Journalists believe it is a PR stunt, Lagerfeld simply taking advantage of Emma Watson’s success at the UN, and that he has no right to label himself as a feminist, given his harsh criticisms of the female body. And they are right. Karl Lagerfeld is not a feminist, but I don’t think he is trying to portray himself as such; I think he is emphasising the brand, Chanel, as feminist.
It is very difficult to ignore an artist’s personality, especially one as eccentric and publicised as Lagerfeld’s, but it is necessary if we want to gain anything positive from this ‘demonstration’. And we should want to, because how often has feminism been lambasted for being a male-hating movement, lacking any sort of fun? To see women gathered en masse on a high profile stage,
smiling and supporting women’s rights, might do something to change this outdated perception of what feminism involves.
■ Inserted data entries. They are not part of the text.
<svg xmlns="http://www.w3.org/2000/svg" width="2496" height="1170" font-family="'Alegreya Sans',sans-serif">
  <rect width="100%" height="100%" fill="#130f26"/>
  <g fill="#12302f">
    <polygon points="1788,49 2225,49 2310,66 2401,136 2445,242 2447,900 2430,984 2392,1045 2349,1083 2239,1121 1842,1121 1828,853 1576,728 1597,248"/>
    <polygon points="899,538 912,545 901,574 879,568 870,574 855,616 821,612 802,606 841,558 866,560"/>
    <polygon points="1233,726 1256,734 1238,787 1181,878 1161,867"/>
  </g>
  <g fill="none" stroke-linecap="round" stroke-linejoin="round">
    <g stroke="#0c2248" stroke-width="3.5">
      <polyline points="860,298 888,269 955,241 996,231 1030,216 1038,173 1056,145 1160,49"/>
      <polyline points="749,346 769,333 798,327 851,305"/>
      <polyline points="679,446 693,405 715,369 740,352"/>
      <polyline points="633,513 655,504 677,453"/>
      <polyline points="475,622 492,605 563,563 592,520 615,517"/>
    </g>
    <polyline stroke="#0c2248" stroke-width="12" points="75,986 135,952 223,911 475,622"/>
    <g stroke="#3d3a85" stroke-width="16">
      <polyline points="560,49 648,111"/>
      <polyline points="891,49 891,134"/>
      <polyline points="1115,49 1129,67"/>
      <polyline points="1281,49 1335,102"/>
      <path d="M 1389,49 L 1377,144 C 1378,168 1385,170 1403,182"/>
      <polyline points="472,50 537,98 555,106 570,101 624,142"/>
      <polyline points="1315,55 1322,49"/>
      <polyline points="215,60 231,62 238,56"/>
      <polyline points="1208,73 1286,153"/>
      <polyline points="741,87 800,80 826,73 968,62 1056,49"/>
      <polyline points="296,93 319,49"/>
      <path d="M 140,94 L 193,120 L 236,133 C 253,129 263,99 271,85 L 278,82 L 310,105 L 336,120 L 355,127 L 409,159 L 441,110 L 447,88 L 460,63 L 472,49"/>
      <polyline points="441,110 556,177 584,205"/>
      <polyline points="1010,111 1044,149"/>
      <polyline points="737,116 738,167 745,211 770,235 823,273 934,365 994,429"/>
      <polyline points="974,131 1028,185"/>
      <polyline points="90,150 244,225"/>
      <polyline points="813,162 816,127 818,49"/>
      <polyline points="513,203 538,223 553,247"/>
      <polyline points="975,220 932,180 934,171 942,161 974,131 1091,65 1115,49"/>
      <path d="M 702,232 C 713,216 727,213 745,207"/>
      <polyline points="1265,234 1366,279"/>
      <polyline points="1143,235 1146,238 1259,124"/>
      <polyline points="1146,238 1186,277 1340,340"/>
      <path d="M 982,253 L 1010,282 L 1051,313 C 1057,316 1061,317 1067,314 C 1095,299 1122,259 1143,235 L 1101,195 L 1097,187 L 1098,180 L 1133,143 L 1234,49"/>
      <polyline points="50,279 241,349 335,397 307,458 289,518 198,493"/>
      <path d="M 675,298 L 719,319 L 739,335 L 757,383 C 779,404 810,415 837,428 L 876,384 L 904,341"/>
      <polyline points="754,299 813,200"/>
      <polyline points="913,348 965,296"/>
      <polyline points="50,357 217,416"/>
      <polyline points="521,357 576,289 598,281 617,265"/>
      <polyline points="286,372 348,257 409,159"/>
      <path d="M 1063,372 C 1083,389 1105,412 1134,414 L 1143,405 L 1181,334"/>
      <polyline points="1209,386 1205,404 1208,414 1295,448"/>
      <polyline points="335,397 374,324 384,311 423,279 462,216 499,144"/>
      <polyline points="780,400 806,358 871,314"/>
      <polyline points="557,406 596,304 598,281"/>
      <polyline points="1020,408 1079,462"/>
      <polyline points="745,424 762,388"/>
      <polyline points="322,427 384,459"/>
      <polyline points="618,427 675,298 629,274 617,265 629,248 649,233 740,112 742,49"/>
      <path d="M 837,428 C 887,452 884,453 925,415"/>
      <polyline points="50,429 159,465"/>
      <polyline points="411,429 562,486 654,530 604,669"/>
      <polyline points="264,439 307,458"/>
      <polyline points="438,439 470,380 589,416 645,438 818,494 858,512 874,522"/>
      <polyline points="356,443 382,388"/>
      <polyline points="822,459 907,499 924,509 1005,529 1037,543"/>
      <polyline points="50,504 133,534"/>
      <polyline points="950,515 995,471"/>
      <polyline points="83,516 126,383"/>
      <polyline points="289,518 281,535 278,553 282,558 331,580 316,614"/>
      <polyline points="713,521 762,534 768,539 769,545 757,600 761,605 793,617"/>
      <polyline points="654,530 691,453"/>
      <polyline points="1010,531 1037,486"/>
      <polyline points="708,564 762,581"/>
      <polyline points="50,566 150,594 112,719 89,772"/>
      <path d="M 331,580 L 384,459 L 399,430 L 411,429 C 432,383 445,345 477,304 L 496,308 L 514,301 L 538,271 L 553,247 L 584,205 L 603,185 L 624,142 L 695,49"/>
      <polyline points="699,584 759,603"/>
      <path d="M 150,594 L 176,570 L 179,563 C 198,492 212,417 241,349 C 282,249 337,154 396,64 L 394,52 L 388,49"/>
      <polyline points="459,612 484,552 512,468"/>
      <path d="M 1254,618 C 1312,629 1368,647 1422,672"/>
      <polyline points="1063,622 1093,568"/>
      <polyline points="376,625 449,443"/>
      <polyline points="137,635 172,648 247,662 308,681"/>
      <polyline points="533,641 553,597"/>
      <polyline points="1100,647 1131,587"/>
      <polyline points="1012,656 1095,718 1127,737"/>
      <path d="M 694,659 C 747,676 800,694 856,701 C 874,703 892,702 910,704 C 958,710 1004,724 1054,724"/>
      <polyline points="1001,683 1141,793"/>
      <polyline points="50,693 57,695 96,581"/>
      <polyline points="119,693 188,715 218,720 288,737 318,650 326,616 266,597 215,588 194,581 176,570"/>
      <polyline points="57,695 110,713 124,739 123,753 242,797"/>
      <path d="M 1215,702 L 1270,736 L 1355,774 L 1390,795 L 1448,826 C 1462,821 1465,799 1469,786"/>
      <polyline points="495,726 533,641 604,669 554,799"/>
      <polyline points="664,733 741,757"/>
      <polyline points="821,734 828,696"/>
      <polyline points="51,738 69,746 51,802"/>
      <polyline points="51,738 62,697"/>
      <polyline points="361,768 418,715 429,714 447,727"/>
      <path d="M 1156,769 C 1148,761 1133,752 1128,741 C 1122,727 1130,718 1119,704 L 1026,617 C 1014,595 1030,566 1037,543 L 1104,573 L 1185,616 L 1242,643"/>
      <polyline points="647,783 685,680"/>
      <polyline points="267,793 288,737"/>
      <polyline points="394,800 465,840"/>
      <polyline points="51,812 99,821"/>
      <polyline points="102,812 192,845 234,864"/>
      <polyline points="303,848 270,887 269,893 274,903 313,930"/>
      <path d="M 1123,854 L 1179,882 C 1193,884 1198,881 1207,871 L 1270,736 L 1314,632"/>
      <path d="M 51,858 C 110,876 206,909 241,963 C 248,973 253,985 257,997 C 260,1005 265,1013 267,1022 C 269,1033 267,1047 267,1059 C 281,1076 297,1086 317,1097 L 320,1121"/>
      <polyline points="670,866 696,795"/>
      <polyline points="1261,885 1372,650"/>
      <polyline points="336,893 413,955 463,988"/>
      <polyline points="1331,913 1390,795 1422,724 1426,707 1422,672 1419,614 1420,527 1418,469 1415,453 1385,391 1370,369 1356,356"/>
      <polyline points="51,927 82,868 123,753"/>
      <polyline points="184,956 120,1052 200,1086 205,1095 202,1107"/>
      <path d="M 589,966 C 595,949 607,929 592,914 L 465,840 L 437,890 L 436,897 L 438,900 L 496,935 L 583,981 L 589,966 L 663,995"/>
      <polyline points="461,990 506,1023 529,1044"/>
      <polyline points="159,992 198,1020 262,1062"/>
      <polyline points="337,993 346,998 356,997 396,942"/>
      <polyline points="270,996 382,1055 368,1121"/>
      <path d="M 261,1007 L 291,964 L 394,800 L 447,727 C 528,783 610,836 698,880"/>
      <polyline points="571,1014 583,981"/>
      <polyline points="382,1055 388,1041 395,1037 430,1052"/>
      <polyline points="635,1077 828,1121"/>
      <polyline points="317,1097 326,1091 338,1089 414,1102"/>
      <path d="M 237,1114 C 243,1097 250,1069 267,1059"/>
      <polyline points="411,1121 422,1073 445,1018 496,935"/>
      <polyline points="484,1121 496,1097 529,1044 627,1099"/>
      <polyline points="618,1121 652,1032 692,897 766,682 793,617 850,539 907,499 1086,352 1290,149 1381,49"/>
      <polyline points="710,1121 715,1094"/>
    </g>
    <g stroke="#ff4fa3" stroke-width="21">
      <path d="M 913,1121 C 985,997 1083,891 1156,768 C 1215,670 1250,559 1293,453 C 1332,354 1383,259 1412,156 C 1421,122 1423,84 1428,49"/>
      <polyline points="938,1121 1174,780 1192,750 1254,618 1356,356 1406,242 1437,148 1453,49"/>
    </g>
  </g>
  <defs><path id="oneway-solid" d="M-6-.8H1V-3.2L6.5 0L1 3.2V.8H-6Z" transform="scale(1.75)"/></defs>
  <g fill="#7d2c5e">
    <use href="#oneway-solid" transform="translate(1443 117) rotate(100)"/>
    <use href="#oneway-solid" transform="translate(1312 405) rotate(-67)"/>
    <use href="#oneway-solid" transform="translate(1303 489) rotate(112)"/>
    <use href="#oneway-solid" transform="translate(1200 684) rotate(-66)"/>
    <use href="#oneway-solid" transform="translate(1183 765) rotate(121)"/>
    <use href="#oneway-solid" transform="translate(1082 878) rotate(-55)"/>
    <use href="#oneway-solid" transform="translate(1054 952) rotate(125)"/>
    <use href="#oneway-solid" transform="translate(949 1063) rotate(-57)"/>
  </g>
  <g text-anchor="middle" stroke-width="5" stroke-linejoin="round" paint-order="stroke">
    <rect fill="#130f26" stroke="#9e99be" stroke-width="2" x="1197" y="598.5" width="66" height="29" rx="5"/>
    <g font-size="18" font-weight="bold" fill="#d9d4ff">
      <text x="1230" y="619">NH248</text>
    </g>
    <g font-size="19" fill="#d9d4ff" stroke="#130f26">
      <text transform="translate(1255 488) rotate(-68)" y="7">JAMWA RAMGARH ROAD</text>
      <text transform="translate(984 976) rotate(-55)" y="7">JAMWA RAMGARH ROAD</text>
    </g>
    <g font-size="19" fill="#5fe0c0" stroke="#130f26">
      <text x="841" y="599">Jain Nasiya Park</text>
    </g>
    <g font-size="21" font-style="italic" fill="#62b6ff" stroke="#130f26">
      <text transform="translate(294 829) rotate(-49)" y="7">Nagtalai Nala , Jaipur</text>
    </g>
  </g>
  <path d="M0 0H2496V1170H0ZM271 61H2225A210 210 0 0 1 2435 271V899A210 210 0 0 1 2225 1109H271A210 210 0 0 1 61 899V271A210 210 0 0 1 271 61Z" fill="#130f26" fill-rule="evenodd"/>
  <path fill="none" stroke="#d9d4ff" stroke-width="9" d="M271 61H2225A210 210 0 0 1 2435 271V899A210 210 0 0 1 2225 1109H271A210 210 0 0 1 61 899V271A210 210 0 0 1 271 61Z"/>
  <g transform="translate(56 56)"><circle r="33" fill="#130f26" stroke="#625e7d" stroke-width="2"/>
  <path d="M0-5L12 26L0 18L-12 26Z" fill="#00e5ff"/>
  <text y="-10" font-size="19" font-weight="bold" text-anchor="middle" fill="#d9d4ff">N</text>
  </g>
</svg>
Chanel as a label is famous for liberating women, taking them out of corsets and offering them trousers, yet Coco Chanel herself could never be described as a feminist. She claimed it is only by becoming more feminine that women become more valuable. However, that is not what her clothes said, and it is not what Lagerfeld’s say. It appears everyone has forgotten what is most important: the medium is the message. The designers for this house have been arrogantly flawed, but as artists, they are geniuses who will and – should – be remembered for centuries. Chanel said, “A woman should be two things: classy and fabulous.” Perhaps Lagerfeld is celebrating the fact women can be something more?